_What needs to be done_
The result should be a faithful copy of every entry below, with the pictures left out.

_Excerpted records_
____________
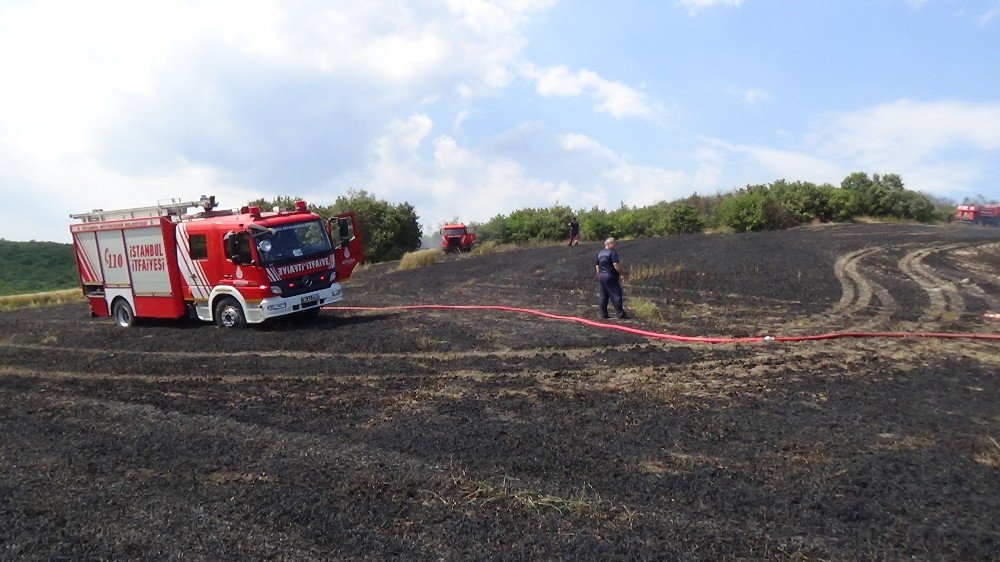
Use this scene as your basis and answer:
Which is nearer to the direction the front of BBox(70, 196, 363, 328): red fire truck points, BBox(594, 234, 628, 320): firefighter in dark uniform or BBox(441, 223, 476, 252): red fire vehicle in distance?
the firefighter in dark uniform

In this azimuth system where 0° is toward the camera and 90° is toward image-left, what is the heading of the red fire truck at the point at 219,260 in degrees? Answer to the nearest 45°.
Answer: approximately 315°

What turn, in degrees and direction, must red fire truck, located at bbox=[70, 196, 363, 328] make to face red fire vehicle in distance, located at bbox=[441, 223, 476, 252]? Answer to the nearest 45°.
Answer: approximately 90° to its left

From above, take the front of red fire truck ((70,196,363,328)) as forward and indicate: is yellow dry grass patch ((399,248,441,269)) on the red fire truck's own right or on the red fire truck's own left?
on the red fire truck's own left

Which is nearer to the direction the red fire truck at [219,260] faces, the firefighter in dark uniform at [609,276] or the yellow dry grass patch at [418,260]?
the firefighter in dark uniform

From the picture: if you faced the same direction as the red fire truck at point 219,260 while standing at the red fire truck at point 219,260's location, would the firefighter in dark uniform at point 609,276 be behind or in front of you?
in front
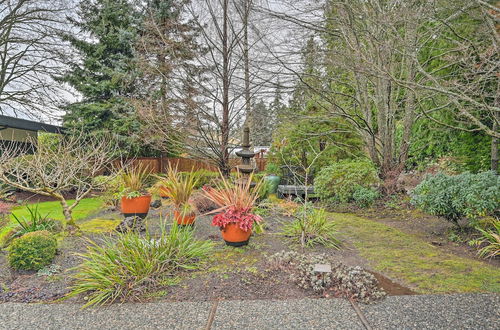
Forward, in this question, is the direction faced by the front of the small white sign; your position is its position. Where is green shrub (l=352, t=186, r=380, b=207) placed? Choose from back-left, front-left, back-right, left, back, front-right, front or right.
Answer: back

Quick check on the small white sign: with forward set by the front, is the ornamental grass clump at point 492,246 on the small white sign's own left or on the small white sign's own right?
on the small white sign's own left

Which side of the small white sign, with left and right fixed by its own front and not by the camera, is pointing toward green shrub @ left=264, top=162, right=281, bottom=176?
back

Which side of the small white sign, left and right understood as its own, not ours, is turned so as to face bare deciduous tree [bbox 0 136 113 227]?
right

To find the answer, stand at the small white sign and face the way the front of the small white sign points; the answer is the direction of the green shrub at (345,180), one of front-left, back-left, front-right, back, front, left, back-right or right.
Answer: back

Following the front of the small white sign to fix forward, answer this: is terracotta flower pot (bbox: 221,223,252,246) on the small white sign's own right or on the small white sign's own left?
on the small white sign's own right

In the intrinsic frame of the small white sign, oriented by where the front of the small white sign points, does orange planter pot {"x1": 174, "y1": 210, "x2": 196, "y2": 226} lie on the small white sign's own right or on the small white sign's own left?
on the small white sign's own right

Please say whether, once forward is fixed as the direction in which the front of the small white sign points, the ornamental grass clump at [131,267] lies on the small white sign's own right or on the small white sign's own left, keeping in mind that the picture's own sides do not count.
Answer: on the small white sign's own right

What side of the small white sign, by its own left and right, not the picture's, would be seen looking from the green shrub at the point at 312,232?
back

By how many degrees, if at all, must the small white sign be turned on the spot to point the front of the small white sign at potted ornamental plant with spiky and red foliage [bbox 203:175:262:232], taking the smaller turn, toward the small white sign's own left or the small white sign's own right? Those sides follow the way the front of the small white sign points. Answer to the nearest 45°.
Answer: approximately 135° to the small white sign's own right

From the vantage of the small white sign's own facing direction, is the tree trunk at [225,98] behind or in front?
behind

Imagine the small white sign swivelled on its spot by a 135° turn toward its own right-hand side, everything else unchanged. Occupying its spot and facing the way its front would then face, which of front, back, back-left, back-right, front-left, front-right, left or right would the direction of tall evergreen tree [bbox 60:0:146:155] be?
front

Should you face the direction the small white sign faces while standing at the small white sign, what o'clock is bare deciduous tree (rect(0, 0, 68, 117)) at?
The bare deciduous tree is roughly at 4 o'clock from the small white sign.

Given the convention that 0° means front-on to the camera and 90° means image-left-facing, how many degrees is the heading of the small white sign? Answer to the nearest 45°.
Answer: approximately 0°

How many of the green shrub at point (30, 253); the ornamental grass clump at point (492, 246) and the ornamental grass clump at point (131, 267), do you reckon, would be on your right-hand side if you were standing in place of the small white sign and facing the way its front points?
2
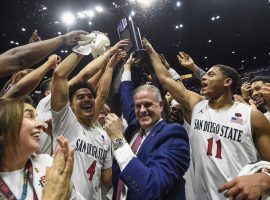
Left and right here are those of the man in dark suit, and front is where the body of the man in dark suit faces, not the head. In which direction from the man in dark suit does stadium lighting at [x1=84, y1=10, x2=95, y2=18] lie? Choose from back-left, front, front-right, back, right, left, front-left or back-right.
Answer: back-right

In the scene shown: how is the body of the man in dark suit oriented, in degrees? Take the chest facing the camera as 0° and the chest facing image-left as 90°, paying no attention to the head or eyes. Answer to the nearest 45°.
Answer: approximately 45°
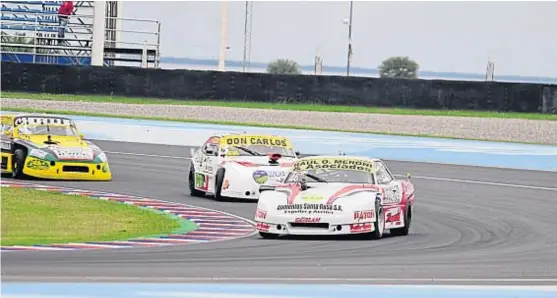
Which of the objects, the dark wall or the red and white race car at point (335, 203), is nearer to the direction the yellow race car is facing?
the red and white race car

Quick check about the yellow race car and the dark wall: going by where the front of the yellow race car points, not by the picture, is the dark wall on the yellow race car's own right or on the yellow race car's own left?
on the yellow race car's own left

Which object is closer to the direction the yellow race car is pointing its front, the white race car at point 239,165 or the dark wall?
the white race car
____________
_Reply to the exercise_
Use this scene as your basis and answer:
Which is nearer to the direction the front of BBox(70, 196, 363, 328): red fire truck points, BBox(594, 234, 628, 320): firefighter in dark uniform or BBox(441, 223, 476, 252): red fire vehicle in distance?
the firefighter in dark uniform

In this azimuth system where 0° is toward the camera and 90° is toward image-left, what is the heading of the red fire truck at the point at 219,260 in degrees? Answer to the nearest 45°.
Answer: approximately 315°

What turn, in degrees and direction, must red fire truck, located at bbox=[70, 196, 363, 328] make to face red fire vehicle in distance, located at bbox=[441, 223, 476, 252]? Answer to the nearest 45°.
Answer: approximately 90° to its left

From above, take the front of red fire truck ((70,196,363,328)) as forward and indicate: is yellow dry grass patch ((399,248,441,269)) on the red fire truck's own right or on the red fire truck's own left?
on the red fire truck's own left

Which is nearer to the direction the red fire truck at [219,260] faces, the firefighter in dark uniform at [609,276] or the yellow dry grass patch at [418,260]?
the firefighter in dark uniform

From the picture: if you faced the same direction as the red fire truck at point 219,260 while standing at the red fire truck at point 219,260's location, would the firefighter in dark uniform at point 609,276 be behind or in front of you?
in front
Forward, in this question, is the direction faced by the front of the small white sign; your position is its position. Where is green shrub (l=352, t=186, r=380, b=207) placed? Choose from back-left, front-left, back-right, left, back, front-right, front or right.
Answer: back

Quick check on the small white sign: with forward set by the front, is the ornamental grass clump at point 492,246 on the small white sign's own left or on the small white sign's own right?
on the small white sign's own left

Which side of the small white sign, with left and right fixed by its own front and not by the camera, is pointing toward green shrub @ left=264, top=162, right=281, bottom=176?
back

Which side of the small white sign, left and right understood as its own, not ours, is turned so as to face bare deciduous tree [bbox 0 136 113 227]?
right

To find the answer, stand at the small white sign and face the way the front of the small white sign points; the answer is the direction of the green shrub at (345,180), one of front-left, back-left, front-right, back, front, left, back-right or right.
Answer: back

Following the front of the small white sign to fix forward, answer this: is terracotta flower pot (bbox: 221,223,252,246) on the small white sign's own right or on the small white sign's own left?
on the small white sign's own right

In the intrinsic frame of the small white sign, oriented by where the front of the small white sign points, does orange planter pot {"x1": 174, "y1": 210, "x2": 196, "y2": 226} lie on the small white sign's own right or on the small white sign's own left?
on the small white sign's own right

Please say whether, once forward is fixed as the direction in which the front of the small white sign points, the ornamental grass clump at [131,267] lies on the small white sign's own right or on the small white sign's own left, keeping in mind that the picture's own sides do not count.
Answer: on the small white sign's own right

What side of the small white sign, by its own left and right, not the picture's, would be seen looking from the green shrub at the point at 312,232?
back

By how many degrees, if at all, must the small white sign be turned on the spot to point the front of the small white sign at potted ornamental plant with spiky and red foliage [bbox 203:175:262:232], taking the smaller turn, toward the small white sign's own left or the small white sign's own right? Those sides follow the way the front of the small white sign points. Answer to the nearest 45°.
Answer: approximately 135° to the small white sign's own right

From the vantage of the small white sign's own facing direction, is the tree trunk at [225,98] behind or in front?
behind

Imagine the small white sign swivelled on its spot by a 135° turn toward its own right-hand side, everything else unchanged. Occupying its spot and facing the way its front would then face, which of front, back, back-left, back-right, front-left, front-right, left or right would the direction of tall evergreen tree [bbox 60:0:146:155] be?
front

Should you face the direction the small white sign faces while standing at the small white sign, what o'clock is bare deciduous tree (rect(0, 0, 68, 117)) at?
The bare deciduous tree is roughly at 4 o'clock from the small white sign.

Given the convention that 0° means front-on to the camera and 90° means image-left-facing, how many degrees is the heading of the small white sign? Answer to the nearest 45°.
Answer: approximately 0°

How many of the green shrub at point (30, 253); the ornamental grass clump at point (492, 246) and the ornamental grass clump at point (131, 267), do you reckon, would be on your right-hand side if you were standing in place of the small white sign and facing the way its front points?
2
Left and right here are those of the man in dark suit, and front is where the body of the man in dark suit faces, not the head. In which direction from the man in dark suit does stadium lighting at [x1=84, y1=10, x2=95, y2=18] lie? Choose from back-left, front, front-right, back, right, left, front-left or back-right.
Answer: back-right

In the scene shown: how is the body of the man in dark suit oriented, in degrees? Take the chest facing the camera as 0° and the chest facing image-left as 90°, paying no attention to the head or eyes. Answer to the nearest 45°.
Answer: approximately 45°
Which of the objects, the dark wall or the red and white race car at point (335, 203), is nearer to the direction the yellow race car is facing?
the red and white race car

Quick check about the yellow race car and the dark wall: going by where the front of the yellow race car points, not by the picture, is the dark wall on the yellow race car's own right or on the yellow race car's own left?
on the yellow race car's own left

Which object is closer to the direction the yellow race car is pointing its front, the white race car at point 239,165 or the dark wall?
the white race car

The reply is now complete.